Absolute scale (0–100%). SWE-bench Pro scores with source-tier provenance. May 2024 – June 2026.
All benchmark scores in this visualization are assigned a source tier reflecting the reliability and provenance of the data. Tiers can be toggled on or off using the controls above the charts. Tier 4 (third-party estimates) is hidden by default due to lower reliability.
| Tier | Description | Examples | Reliability |
|---|---|---|---|
| T1 — Official | Scores from official technical reports, model cards, or peer-reviewed publications by the model's own lab. | OpenAI system cards, Anthropic model reports, Google technical blogs with methodology details | Highest |
| T2 — Independent | Scores independently reproduced by third parties using documented methodology (same benchmark version, same evaluation harness). | Scale AI SWE-bench Pro leaderboard verified runs, academic reproductions, independent benchmark suites | High |
| T3 — Blog | Scores from company blog posts or announcements that lack full methodology details or independent verification. | Launch announcements, marketing materials, conference demos with benchmark claims | Medium |
| T4 — Estimate | Scores from third-party estimates, leaks, unofficial benchmarks, or community-run evaluations without standardised methodology.

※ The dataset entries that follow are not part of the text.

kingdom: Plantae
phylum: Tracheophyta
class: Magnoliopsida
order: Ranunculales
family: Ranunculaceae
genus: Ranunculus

Hidden by default. | Social media reports, unofficial leaderboards, crowd-sourced evaluations, rumoured scores | Low |
Why this matters: Labs frequently cherry-pick favourable benchmarks and evaluation conditions. Official scores (T1) may use scaffolding, custom prompts, or multiple attempts that inflate results beyond what developers experience in practice. Independent reproductions (T2) provide the most honest comparison. We use absolute 0–100% scales throughout to prevent visual manipulation of score differences.
SWE-bench Pro uses 1,865 tasks across 41 repositories. Models marked with * use the mini-swe-agent harness (uncapped, 250 turns). Others use the standard SWE-Agent scaffold. Some models were evaluated with capped cost limits and 50-turn caps (noted in tooltips). Scores combine Scale AI leaderboard results with official model-provider benchmark tables. Use source tiers and tooltip notes when comparing results because scaffolds differ significantly.